Today I went to see him to get the results.

I was pretty surprised that he didn't diagnose AS. I'm somewhat confused too. He said I matched many of the diagnostic criteria but not all. Bizarrely the box he didn't think he could tick was the criterion that I have a "impairment" in social functioning. I was pretty shocked, especially considering I have spent most of my life since a teenager mostly isolated and in front of a computer. He said the fact that I had some friends in childhood and high school, and also have a girlfriend (I forgot to mention i met her online) suggests I may have social problems but not an impairment. In his words, he would expect people with AS to have no history of friends or relationships. I explained I was finding a lot of answers tin AS literature and online and he agreed that I met a lot of AS criteria but he couldn't diagnose it because of the above (I.e. I had friends and have a girlfriend).

Honestly I feel like he got this wrong. Any thoughts? He said I did meet diagnostic criteria for ADHD-NOS and felt it matched a lot of childhood stories I told him, but that children with AS are more reserved and isolated than I described myself, which he felt matched more with ADHD.

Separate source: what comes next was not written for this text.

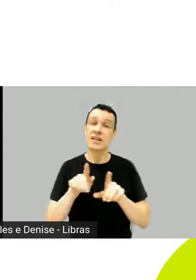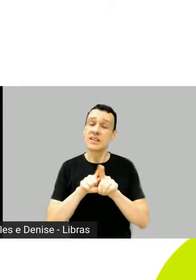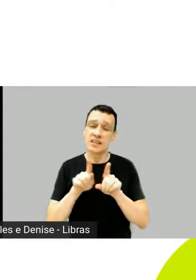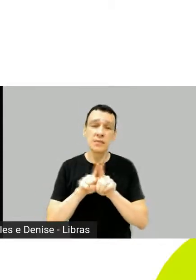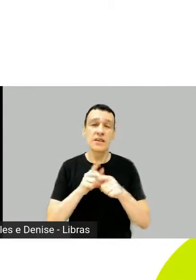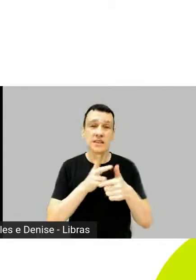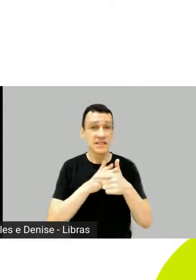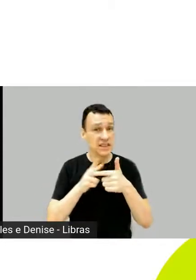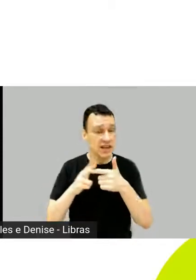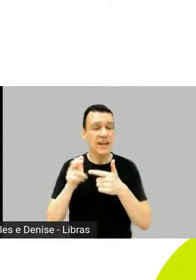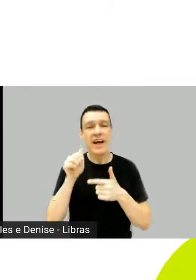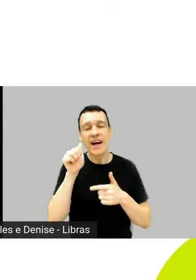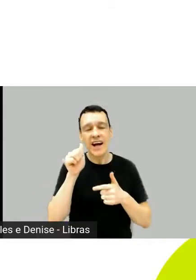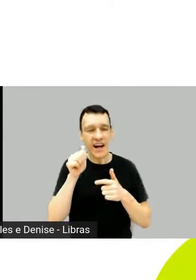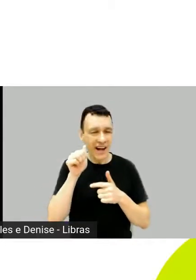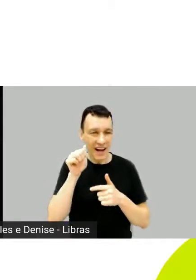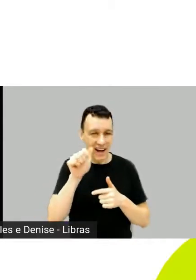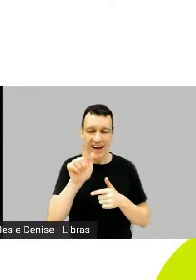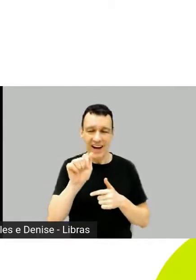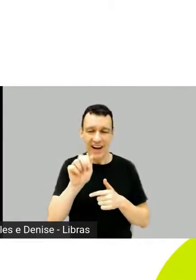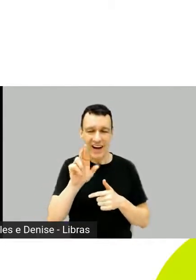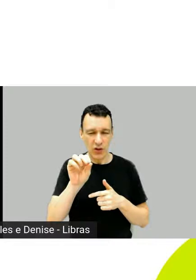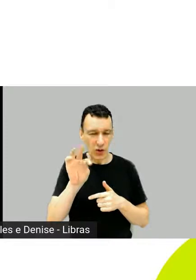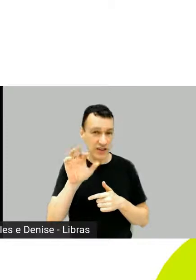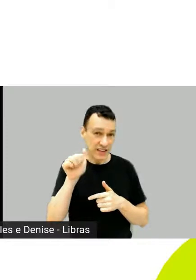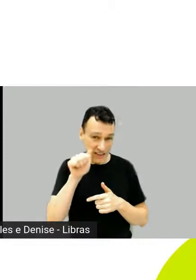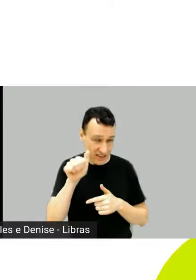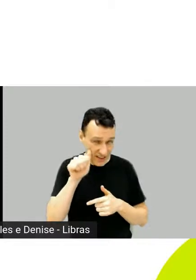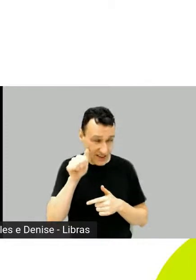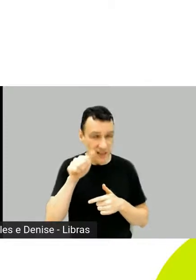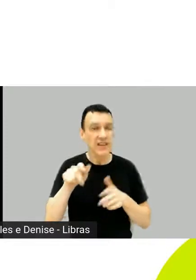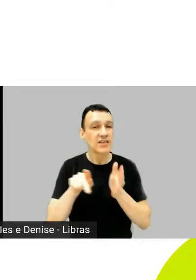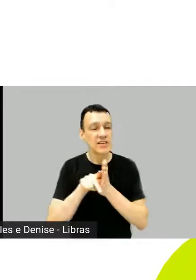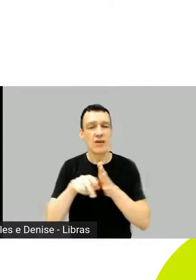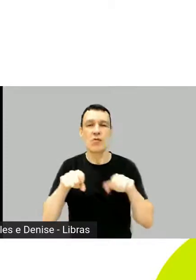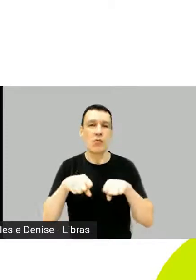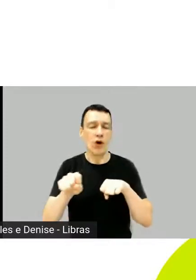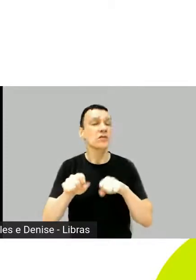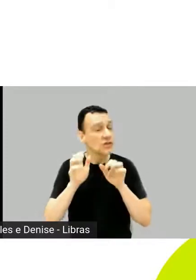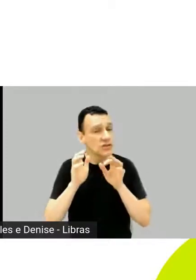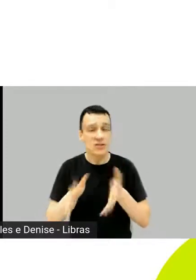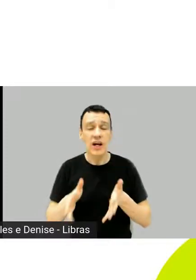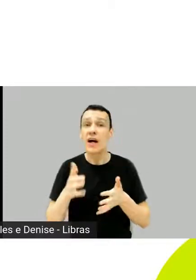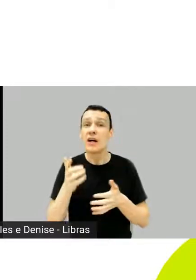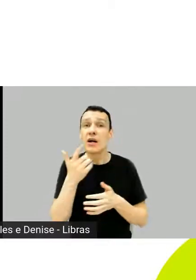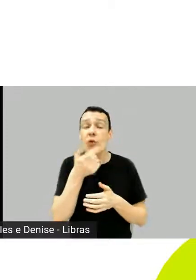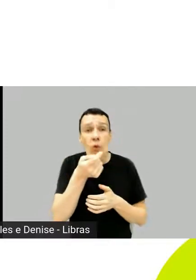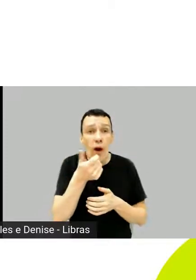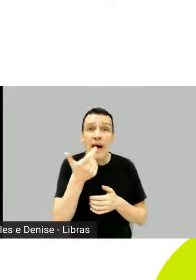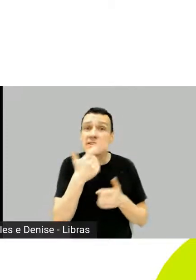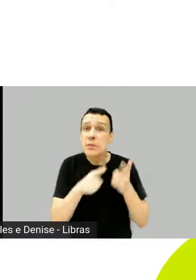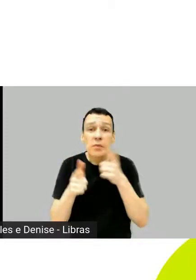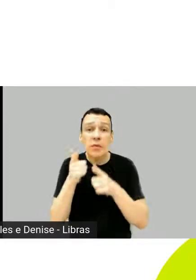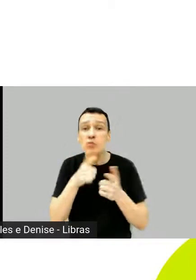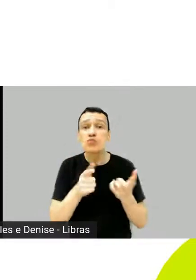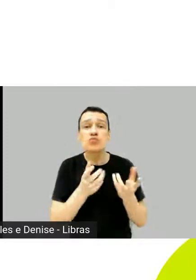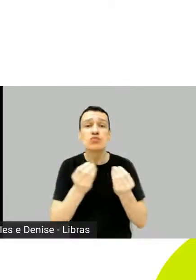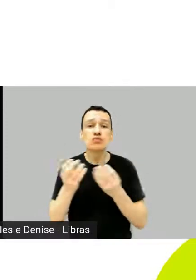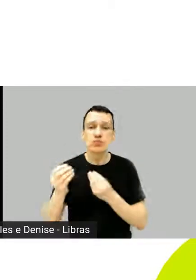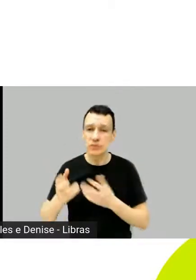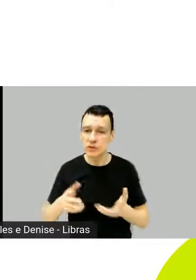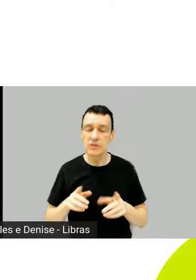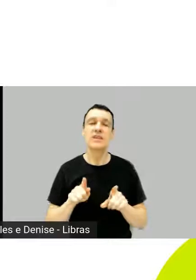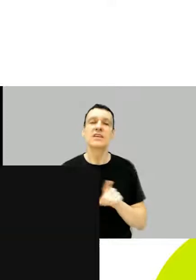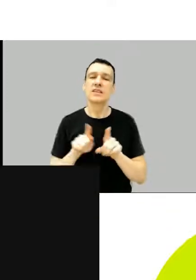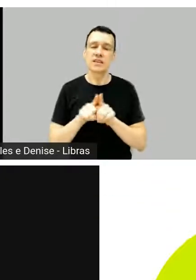foi finalista de todos os prêmios de televisão do Brasil na sua primeira temporada, incluindo o prestigioso prêmio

What do you think? So a person can't be diagnosed with AS unless they are and always have been a complete loner, basically?

I was feeling comforted and at home in AS literature and in AS discussion forums and now I don't know where I stand. I have obsessive special interests which have defined me most of my life, few friends, sensitive to stimuli, need time alone to unwind after social events, difficulty with eye contact, etc. But apparently I don't have AS. It's kind of depressing being in this middle grey area. What do you think?

Thanks for reading


What I bolded, is ridiculous. I had a best friend when I was in elementary school and a few other friends but I had social impairments as well. I was diagnosed with HFA/AS around nine. It seems you need to get a new psychologist. If you really think you have AS than go with your gut. You know yourself better and if a psychologist can't understand that its his problem.